Since most of the financially excluded in Nigeria are the low income earners and those in rural settings, there is no greater or more effective and efficient tool of taking financial services to them than the use of digital technology or simply the mobile phone, which use has become quite pervasive. Indeed, research and experience has shown that through digital technology, financial services could reach billions of new customers quickly and efficiently. The success of M-Pesa, a mobile payments app in Kenya with 17 million active users conducting more than $50 billion in cashless transactions yearly, is nothing short of phenomenal and demonstrates the benefits of bringing digital financial services to all regardless of status, education or income as well as the power of technology to provide solutions to hitherto intractable problems.

However, Nigeria, with a teledensity of over 108% and 21 licensed mobile money operators have been unable to bring digital financial services to the 40% of Nigeria’s adult population excluded from financial services. This is a significant drawback.

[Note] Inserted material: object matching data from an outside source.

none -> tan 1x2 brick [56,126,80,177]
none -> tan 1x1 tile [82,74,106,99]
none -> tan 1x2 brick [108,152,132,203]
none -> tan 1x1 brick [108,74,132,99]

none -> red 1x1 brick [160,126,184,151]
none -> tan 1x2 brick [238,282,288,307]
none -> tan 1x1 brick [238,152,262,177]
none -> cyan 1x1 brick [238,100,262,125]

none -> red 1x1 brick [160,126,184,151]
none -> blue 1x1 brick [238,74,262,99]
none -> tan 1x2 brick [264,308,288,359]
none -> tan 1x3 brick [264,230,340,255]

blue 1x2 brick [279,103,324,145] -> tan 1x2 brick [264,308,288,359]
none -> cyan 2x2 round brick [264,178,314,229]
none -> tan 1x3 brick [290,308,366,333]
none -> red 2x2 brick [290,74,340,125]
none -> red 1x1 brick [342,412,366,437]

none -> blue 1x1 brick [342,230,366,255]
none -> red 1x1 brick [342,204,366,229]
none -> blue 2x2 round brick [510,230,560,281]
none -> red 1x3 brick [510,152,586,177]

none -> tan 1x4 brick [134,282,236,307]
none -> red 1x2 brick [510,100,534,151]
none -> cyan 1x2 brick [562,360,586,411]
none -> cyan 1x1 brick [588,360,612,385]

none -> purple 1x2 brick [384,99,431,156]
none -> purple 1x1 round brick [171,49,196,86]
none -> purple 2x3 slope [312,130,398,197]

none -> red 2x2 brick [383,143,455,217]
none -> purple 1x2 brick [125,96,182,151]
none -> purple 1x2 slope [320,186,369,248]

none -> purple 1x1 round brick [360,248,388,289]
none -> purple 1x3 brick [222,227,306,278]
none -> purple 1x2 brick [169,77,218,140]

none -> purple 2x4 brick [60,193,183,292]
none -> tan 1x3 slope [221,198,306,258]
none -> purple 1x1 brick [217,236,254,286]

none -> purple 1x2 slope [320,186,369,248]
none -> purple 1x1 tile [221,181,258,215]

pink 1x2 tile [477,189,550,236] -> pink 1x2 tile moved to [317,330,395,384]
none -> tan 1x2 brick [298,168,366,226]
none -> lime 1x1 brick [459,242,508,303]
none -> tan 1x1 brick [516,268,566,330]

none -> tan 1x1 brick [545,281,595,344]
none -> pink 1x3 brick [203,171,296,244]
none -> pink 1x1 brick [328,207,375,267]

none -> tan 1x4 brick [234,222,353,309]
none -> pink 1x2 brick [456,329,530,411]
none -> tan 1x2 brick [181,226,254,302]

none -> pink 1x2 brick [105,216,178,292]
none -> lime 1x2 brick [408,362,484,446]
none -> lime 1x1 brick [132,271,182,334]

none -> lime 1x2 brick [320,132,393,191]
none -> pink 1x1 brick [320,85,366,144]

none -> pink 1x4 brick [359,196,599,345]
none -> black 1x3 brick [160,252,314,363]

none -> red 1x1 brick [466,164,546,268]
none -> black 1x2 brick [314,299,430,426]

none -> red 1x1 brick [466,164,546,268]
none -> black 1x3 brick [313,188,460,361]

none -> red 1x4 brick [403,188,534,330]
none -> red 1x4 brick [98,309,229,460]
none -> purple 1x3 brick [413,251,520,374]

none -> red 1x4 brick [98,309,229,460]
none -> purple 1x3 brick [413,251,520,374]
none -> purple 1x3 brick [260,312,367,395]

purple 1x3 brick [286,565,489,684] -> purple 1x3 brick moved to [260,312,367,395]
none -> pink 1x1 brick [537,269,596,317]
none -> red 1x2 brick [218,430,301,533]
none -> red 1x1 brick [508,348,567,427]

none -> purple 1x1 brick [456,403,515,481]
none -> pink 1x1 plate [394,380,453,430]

To our mind, the main reason for this failure is the decision of the central bank of Nigeria to adopt a bank-led approach as against the telecom companies being the drivers. The main reason for this, as the CBN later explained, was because, mobile money will still be provision of banking services and it was better banks that are specialists in that field provide the services so people do not lose their money. Meanwhile, the telecom companies will provide most, if not all, the infrastructure for the scheme. But banks are unable to effectively market digital financial services without the cooperation of the telecom companies. Therein lies the dilemma.

In contrast, Kenya that is the shining model of digital financial services, adopted a telecoms company driven model. But the M-PESA actually started as a product from a Micro-Finance bank, which was looking for a cheap platform to reach out to its customers spread all over the country. It eventually struck a partnership with Safaricom and that led to the birth of M-PESA which is now widely used across Kenya by both the financially included and excluded.

In Ghana also, the Bank of Ghana allowed the telecom companies to set up subsidiaries with own boards separate from their parent companies to provide mobile banking services. This has led to the relative success of digital financial services in the country.

Clearly then, one of the reasons for the inability to scale lies with this approach. No matter how the CBN feel about it, the telcos and now fintech operators must be involved for digital financial services to work seamlessly and for the millions of financially excluded to be included.

This will be achievable by the various sectors complementing each other in the value chain, and not as competition or threat, as this will spur financial inclusion and further lead to rapid economic growth for the benefit of all.